*Exercise details*
From the data below, return each line in which the string "planes" is found.
________________________________________
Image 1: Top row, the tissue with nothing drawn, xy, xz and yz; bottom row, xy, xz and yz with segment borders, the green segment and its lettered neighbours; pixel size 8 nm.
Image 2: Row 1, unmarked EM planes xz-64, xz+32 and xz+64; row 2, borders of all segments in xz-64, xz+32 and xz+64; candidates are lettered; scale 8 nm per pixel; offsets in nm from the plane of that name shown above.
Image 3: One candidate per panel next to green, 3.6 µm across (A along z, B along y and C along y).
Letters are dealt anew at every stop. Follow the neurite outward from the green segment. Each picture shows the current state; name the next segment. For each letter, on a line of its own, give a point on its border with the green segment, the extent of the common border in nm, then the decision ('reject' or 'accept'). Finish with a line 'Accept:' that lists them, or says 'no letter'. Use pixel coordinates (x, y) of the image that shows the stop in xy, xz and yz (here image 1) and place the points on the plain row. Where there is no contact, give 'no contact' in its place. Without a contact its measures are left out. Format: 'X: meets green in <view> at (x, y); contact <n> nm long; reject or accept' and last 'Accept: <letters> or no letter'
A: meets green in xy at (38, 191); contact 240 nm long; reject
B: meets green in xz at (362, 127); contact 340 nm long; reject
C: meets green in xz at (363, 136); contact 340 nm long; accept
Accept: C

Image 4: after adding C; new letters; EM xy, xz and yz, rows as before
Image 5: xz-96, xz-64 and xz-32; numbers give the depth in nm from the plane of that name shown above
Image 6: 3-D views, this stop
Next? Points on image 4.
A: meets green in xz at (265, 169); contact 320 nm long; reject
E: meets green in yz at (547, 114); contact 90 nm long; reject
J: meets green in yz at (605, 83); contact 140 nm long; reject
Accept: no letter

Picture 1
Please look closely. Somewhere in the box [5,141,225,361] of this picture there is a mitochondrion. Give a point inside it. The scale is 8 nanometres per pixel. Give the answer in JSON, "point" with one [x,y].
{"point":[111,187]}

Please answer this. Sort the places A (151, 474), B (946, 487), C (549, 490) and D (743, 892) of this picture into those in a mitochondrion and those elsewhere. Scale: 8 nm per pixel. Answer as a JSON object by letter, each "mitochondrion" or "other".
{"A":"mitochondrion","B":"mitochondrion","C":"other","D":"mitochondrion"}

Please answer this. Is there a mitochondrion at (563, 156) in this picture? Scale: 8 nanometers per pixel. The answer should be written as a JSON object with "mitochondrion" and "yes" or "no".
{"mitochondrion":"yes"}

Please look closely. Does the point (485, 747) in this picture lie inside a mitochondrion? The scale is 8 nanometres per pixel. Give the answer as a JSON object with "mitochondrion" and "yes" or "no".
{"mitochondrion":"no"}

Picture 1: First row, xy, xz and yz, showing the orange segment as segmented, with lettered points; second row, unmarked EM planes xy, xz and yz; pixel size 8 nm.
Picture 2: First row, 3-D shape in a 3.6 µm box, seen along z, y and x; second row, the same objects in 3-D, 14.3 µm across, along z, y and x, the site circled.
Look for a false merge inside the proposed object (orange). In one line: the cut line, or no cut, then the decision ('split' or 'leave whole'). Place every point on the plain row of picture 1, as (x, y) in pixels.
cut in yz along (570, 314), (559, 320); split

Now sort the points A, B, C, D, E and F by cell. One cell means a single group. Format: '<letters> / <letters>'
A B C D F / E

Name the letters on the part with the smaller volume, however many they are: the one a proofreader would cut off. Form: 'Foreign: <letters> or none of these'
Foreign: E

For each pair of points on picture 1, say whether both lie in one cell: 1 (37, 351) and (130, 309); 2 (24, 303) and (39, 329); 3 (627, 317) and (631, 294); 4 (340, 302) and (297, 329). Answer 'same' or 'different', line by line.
________________________________________
*Completed exercise*
Image 2: Row 1, unmarked EM planes xz-64, xz+32 and xz+64; row 2, borders of all segments in xz-64, xz+32 and xz+64; candidates are lettered; scale 8 nm per pixel; offsets in nm from the plane of that name shown above.
Picture 1: First row, xy, xz and yz, showing the orange segment as segmented, with lettered points; second row, unmarked EM planes xy, xz and yz; pixel size 8 nm.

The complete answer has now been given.